One of my favourite things to do is to sit on on my open deck, with a cup of tea, and my thoughts, or my two daughters. Occasionally we manage to cajole my husband into joining us for tea on the deck. The tree makes the deck a comfortable place to do this in the mornings and evenings by providing coolness and shade. I did not know before that birds eat the neem seeds.I learned that its small white unassuming flowers (not quite the vivid sunny yellow of the poui) have a sweet scent, and produce nectar that attracts humming birds which also built nests in the tree. The tree is also home and hunting ground to a variety of lizards, which have very effectively demonstrated their remarkable acrobatic skills by leaping from fence to branch and back, always landing accurately on target. Most recently, my daughters and I watched a mama bird teaching 2 baby birds to fly.

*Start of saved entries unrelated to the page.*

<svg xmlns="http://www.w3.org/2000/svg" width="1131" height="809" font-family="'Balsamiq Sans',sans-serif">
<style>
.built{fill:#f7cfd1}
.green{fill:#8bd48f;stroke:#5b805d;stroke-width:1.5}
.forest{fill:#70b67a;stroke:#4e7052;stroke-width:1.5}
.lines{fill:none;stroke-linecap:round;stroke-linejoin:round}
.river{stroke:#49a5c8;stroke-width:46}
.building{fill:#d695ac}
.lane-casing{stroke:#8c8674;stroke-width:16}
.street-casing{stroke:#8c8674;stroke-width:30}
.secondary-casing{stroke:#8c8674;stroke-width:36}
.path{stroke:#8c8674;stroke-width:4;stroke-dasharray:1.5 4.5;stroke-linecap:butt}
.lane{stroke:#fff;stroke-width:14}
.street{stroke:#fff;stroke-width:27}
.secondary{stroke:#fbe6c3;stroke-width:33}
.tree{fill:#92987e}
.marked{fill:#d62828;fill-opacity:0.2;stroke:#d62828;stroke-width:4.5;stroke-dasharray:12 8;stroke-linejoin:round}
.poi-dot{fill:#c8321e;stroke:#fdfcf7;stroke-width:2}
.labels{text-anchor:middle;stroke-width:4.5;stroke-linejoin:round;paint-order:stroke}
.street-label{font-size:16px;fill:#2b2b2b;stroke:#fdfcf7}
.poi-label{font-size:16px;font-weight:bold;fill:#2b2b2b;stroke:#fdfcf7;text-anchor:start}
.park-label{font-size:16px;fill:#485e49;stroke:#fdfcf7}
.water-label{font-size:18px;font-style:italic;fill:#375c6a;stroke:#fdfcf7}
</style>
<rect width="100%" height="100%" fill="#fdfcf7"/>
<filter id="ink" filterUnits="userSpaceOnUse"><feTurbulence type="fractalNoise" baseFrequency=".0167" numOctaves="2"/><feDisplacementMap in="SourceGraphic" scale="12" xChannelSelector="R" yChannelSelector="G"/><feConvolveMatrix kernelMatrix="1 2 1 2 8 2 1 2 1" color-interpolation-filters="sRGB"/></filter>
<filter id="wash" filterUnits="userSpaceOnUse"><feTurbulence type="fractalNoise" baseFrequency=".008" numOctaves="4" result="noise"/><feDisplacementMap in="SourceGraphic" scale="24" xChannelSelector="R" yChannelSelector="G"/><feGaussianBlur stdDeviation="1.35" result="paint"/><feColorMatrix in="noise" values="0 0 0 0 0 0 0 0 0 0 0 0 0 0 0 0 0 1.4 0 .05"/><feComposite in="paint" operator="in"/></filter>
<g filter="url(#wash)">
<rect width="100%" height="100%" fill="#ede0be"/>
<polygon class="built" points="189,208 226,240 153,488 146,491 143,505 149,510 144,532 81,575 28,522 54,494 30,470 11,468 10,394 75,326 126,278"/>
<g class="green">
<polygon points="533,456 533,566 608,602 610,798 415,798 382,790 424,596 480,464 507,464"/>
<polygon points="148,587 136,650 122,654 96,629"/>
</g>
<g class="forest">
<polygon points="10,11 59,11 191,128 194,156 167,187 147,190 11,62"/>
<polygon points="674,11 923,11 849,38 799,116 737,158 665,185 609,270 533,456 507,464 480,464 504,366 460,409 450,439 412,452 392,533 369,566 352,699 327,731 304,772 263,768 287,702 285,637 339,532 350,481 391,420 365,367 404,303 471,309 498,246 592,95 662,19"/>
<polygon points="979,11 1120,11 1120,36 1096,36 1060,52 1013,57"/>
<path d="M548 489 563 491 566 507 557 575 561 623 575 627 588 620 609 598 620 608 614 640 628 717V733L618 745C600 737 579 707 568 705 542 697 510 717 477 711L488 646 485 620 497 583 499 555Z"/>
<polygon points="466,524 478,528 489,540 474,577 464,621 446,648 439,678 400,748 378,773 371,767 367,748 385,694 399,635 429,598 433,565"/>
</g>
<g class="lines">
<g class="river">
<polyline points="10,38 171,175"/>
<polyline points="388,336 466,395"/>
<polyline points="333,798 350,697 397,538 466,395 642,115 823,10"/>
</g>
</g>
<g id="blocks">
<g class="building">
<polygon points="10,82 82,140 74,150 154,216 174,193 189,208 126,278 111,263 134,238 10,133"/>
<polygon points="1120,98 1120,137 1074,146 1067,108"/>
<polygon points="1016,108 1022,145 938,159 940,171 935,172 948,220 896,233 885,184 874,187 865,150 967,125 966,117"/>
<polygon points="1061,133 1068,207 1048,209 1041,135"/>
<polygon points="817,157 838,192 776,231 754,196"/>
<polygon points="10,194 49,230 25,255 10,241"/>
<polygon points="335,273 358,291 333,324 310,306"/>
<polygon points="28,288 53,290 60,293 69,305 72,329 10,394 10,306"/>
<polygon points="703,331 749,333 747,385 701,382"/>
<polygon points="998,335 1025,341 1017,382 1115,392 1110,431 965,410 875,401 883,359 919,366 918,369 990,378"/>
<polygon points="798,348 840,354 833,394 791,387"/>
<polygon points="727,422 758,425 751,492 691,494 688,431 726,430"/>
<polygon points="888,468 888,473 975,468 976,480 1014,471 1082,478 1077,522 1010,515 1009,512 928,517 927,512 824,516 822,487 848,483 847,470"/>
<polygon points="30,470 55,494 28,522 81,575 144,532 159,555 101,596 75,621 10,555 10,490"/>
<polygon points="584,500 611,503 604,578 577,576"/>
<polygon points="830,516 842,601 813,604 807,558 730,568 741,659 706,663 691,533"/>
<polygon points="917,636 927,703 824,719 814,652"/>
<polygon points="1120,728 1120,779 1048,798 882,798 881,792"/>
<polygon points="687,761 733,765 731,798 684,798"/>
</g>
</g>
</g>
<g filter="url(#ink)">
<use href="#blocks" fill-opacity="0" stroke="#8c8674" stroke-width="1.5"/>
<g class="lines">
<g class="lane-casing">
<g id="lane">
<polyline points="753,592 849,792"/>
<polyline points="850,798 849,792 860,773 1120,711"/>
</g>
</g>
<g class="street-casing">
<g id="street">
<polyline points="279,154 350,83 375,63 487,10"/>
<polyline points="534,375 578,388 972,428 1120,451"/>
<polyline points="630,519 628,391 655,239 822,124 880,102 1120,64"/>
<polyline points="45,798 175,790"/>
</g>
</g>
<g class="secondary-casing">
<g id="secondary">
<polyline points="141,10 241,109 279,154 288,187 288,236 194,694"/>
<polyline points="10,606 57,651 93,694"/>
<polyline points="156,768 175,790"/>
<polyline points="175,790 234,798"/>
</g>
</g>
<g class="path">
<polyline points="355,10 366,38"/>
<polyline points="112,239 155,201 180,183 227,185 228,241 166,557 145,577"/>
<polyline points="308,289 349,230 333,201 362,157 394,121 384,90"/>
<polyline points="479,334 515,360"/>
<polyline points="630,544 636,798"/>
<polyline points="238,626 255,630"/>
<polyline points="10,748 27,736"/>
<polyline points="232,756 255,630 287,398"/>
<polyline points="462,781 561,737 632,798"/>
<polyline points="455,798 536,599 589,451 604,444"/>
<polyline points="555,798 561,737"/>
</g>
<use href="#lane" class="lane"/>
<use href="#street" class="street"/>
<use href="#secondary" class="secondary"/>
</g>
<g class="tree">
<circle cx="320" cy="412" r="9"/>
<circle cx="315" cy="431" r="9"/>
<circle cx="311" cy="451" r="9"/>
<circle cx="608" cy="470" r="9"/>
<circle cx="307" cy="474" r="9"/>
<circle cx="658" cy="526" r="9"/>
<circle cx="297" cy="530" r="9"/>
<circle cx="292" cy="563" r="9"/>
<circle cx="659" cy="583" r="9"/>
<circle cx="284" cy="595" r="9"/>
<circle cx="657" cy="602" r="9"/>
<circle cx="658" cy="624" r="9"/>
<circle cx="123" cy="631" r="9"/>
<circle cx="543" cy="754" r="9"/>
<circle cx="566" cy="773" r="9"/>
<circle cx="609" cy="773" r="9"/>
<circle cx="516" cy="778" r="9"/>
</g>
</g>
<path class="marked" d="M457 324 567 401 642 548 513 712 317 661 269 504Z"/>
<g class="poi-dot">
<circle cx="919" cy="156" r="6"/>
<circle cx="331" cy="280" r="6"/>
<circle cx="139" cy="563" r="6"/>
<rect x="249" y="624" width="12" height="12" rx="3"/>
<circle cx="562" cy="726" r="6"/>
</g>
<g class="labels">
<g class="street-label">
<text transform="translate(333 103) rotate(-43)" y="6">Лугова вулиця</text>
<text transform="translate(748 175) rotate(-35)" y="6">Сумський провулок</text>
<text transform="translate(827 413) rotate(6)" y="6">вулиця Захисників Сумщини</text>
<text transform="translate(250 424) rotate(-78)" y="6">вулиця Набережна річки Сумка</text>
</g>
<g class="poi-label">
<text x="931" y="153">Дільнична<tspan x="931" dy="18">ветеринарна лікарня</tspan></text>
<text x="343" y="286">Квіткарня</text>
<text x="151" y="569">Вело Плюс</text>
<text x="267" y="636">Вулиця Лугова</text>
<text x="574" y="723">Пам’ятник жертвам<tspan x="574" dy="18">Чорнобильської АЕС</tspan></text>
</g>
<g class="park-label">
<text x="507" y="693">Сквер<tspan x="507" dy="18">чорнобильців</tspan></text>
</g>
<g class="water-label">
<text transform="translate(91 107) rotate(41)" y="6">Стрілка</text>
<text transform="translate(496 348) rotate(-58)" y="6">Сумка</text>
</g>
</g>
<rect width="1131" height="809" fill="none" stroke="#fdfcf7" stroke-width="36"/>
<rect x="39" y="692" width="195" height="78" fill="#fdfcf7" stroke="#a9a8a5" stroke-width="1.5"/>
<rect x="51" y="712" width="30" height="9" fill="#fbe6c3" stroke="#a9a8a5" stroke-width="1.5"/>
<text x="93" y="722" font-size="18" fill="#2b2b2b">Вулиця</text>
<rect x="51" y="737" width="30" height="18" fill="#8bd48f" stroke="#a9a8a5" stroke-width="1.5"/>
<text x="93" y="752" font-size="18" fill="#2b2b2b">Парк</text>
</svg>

The tree does not apparently need much to grow, as I don’t recall ever adding fertiliser. I had stopped watering it once it got to my height. Yet as it grows in its exuberant and enthusiastic way, there is definitely a need for control. It sheds leaves on to the deck that have to be swept up. The branches have to be chopped down on a regular basis to prevent the tree reaching dangerous heights, or taking over our neighbour’s garden and creating a mess with its shedding leaves and seeds. When the seeds drop, even onto what seems to be nutrient free ground, they sprout into small plants with amazing facilityand speed. It becomes an eternal mission to seek and destroy these stray seedlings before we get taken over by a neem forest.
My husband complains that the tree blocks the view, and provides nothing edible the way say for example a mango tree might have. For me the tree and all the life it supports is the view, and being near it nourishes and restores my soul. A neem tree is a good metaphor for family,and indeed any relationship: you need very little to start one, and keep it growing, but in order to ensure that it continues to provide joy and shelter, it requires the hard work of maintenance. We have to prune away the things that can cause harm, we have to look out for and uproot bad habits (like taking each other for granted) that can grow as easily as the seeds , and we have to sweep away the dead leaves of grudges and “bad mind” that create a breeding ground for unwanted things. I am certain that my father’s spirit had something to do with how I acquired this tree 91/2 years ago. As I sit in its cool, comforting, and spirit replenishing shade today, I wonder if this was what my father wanted me to appreciate: that maintaining a neem tree, like a family, is harder work than actually just getting it to grow, yet the rewards are beyond measure.